Decoding Market Mood: AI-Powered Sentiment Analysis for India’s NIFTY 50

Author: Denis Avetisyan


A new approach combines the power of large language models, real-time news retrieval, and reinforcement learning to better understand investor sentiment and predict stock market movements.

An adaptive sentiment analysis pipeline is proposed, allowing for nuanced understanding as systems inevitably evolve and degrade over time, rather than remaining static assessments within a fixed framework.
An adaptive sentiment analysis pipeline is proposed, allowing for nuanced understanding as systems inevitably evolve and degrade over time, rather than remaining static assessments within a fixed framework.

This study details an adaptive financial sentiment analysis framework leveraging multi-source news, instruction-tuned language models, and proximal policy optimization to improve prediction accuracy for the NIFTY 50 index.
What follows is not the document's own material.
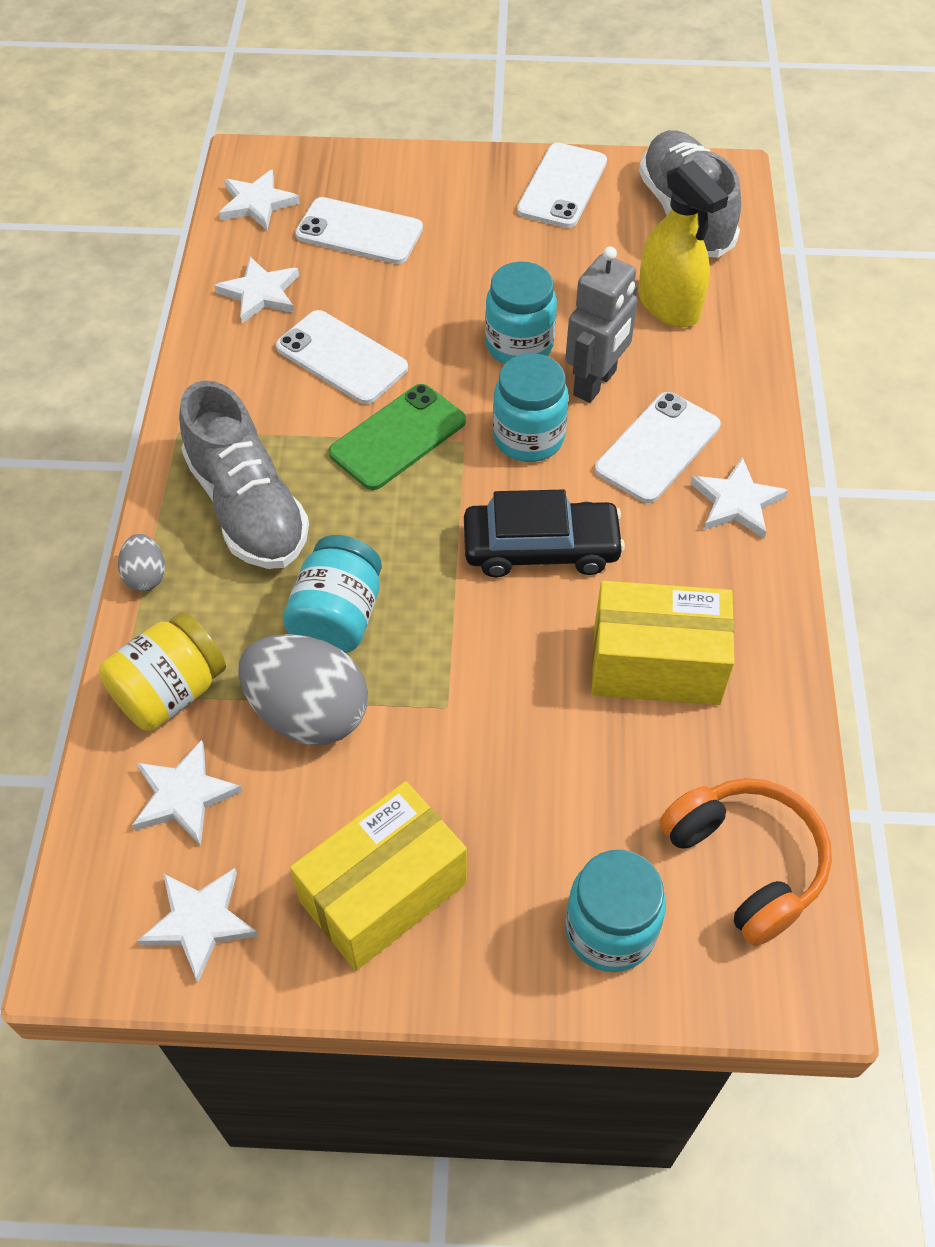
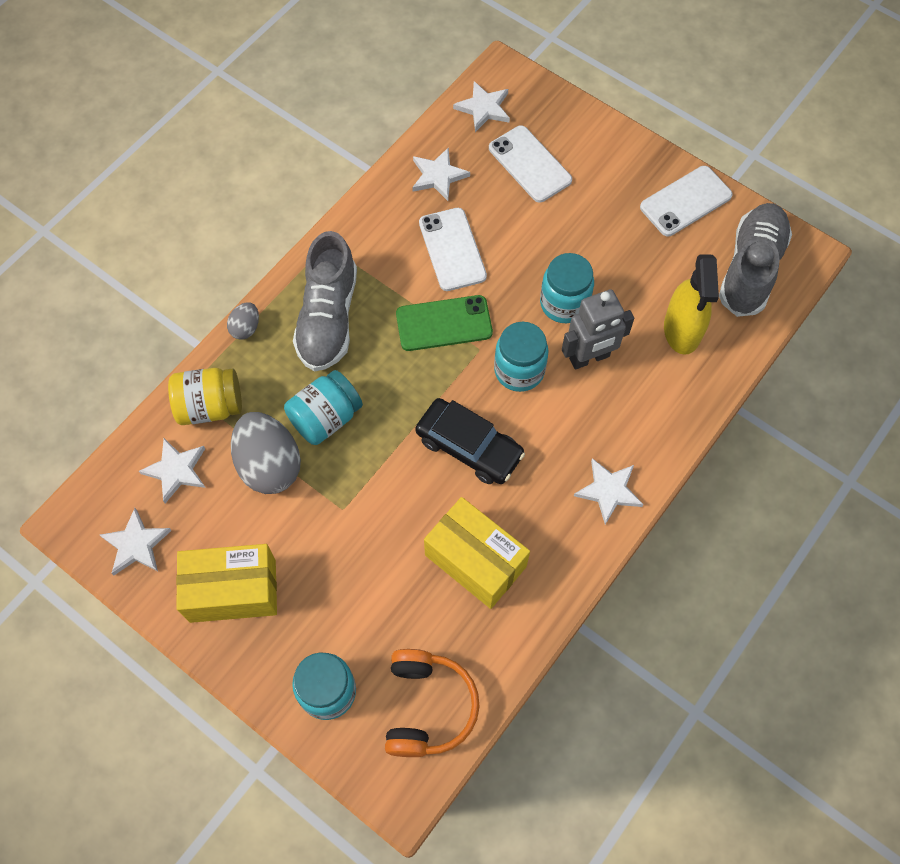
camera: 35 degrees right, 10 degrees up
white phone [595,392,721,503] -> none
While financial sentiment analysis is crucial for informed investment, existing methods often neglect the dynamic interplay between market feedback and predictive accuracy. This is addressed in ‘Adaptive Financial Sentiment Analysis for NIFTY 50 via Instruction-Tuned LLMs , RAG and Reinforcement Learning Approaches’ which introduces a novel framework integrating large language models, multi-source news retrieval, and reinforcement learning to dynamically adapt to market behavior. Experimental results demonstrate significant improvements in sentiment classification and alignment with actual stock returns for the NIFTY 50 index. Could this adaptive approach unlock a new era of robust and market-aware financial modeling?


The Ebb and Flow of Market Sentiment

Conventional financial modeling has historically prioritized quantifiable data, such as trading volume and corporate earnings, often neglecting the pervasive influence of public opinion. However, investor behavior is rarely driven by logic alone; sentiment expressed in news articles, social media posts, and online forums demonstrably shapes market trends. These subtle cues – ranging from optimistic forecasts to anxieties about economic downturns – can amplify or suppress price movements, creating opportunities and risks not captured by traditional metrics. The collective emotional state of investors, though difficult to measure directly, acts as a significant, and frequently overlooked, force in determining asset valuation and overall market stability. Recognizing this interplay between rational analysis and emotional response is increasingly vital for comprehensive financial forecasting and risk management.

Financial forecasting historically prioritized quantitative metrics – stock prices, trading volumes, and economic indicators – yet an overreliance on these figures can obscure crucial information embedded in market perception. The assumption that price movements solely reflect rational economic behavior fails to account for the significant influence of investor psychology and collective sentiment. Studies demonstrate that shifts in public opinion, often expressed through news articles and social media, frequently precede and even drive price fluctuations, creating opportunities – or risks – missed by purely data-driven models. Ignoring these signals introduces a considerable blind spot, potentially leading to inaccurate predictions, flawed investment strategies, and ultimately, heightened exposure to market volatility. The inability to discern underlying emotional currents can therefore transform seemingly stable portfolios into unexpectedly vulnerable positions.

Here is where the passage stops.